ICV buys US retailer Marshall for a second time

The private investment firm has repurchased the 70-store retail company, which includes souvenir and Harvey Davidson stores in Las Vegas and Atlantic City, after previously acquiring the company just five years ago.

ICV Capital Partners has acquired the retailer, Marshall Retail Group, for a second time in just five years for an undisclosed sum.

The New York-based private investment firm said it bought the retail company, which operates 70 stores in 25 casinos and locations in Las Vegas, Atlantic City, Fort Lauderdale and Tunica in Mississippi, after previously selling it in 2005. Five years ago, ICV bought the company from the Marshall family, selling it two years later to private equity firm Bruckmann, Rosser, Sherrill & Co.

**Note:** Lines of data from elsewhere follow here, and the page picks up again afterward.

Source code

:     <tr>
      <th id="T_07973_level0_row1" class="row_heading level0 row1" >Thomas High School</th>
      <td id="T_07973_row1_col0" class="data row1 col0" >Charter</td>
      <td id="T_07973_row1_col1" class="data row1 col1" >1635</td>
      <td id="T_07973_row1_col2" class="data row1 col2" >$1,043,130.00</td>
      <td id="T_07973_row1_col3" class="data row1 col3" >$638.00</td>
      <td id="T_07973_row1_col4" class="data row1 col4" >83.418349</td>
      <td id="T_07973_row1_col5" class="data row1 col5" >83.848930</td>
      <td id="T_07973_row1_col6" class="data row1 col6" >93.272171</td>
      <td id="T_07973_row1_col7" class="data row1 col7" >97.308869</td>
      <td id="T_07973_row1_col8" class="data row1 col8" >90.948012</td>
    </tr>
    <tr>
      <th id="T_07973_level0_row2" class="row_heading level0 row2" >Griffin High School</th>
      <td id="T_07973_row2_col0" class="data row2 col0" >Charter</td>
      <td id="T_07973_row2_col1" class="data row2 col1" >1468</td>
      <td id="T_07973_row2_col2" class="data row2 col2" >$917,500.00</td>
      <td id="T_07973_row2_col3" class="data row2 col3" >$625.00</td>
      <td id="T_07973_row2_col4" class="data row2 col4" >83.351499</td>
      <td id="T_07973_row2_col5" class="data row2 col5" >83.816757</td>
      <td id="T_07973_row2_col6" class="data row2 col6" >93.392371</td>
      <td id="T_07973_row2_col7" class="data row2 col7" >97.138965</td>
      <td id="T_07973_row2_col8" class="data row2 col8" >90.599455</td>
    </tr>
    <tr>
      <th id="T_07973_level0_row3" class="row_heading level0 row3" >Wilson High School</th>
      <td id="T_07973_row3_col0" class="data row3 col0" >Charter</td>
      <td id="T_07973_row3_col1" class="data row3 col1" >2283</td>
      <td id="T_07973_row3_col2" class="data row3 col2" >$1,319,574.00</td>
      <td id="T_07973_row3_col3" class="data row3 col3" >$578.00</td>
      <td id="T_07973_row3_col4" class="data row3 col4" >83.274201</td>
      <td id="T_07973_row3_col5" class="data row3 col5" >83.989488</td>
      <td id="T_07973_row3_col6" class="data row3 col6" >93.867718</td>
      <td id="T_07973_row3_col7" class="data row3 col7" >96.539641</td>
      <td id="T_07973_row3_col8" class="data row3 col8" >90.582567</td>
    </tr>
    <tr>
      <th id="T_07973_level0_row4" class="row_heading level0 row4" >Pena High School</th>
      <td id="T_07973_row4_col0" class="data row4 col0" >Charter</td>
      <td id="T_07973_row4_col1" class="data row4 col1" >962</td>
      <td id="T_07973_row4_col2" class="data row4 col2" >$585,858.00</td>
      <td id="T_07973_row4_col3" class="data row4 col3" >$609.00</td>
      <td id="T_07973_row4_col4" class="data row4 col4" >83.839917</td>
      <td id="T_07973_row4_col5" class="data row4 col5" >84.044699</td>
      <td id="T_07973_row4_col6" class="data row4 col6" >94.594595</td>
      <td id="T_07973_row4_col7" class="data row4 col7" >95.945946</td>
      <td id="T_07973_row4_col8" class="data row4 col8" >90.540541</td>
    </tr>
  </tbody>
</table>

In a statement yesterday, Willie Woods, co-founder and managing director of ICV, said the firm had maintained a minority stake in Marshall following the sale. He added that ICV’s former knowledge of the retailer would help grow the business further.

During its original investment period, ICV helped Marshall’s upgrade its IT system, improve the management team and expand the retailer’s footprint, from around 50 to 70, according to the firm’s website. That investment was made through the firm’s first fund. The current Marshall deal is being made through ICV’s second fund, the $313 million (€221 million) ICV II vehicle.

Marshall sells logo, souvenir, sundry and apparel products, including Harley Davidson-licensed products in casinos and other stores including Caesars Palace, the MGM Grand and the Venetian in Las Vegas, and the Borgata in Atlantic City.

Las Vegas casinos have experienced a steady decline in gambling revenue this year as US consumers struggle with high gasoline prices and the rising cost of air travel. In August, Boyd Gaming Corp., one of the oldest and most respected Las Vegas gambling companies, said financing problems had caused it to suspend construction of a $4.8 billion resort complex on the Las Vegas Strip.

Michael Wilkins, chief executive officer of Marshall, said emerging markets within Las Vegas, such as Poconos and the Midwest, were creating “avenues for growth in new venues.”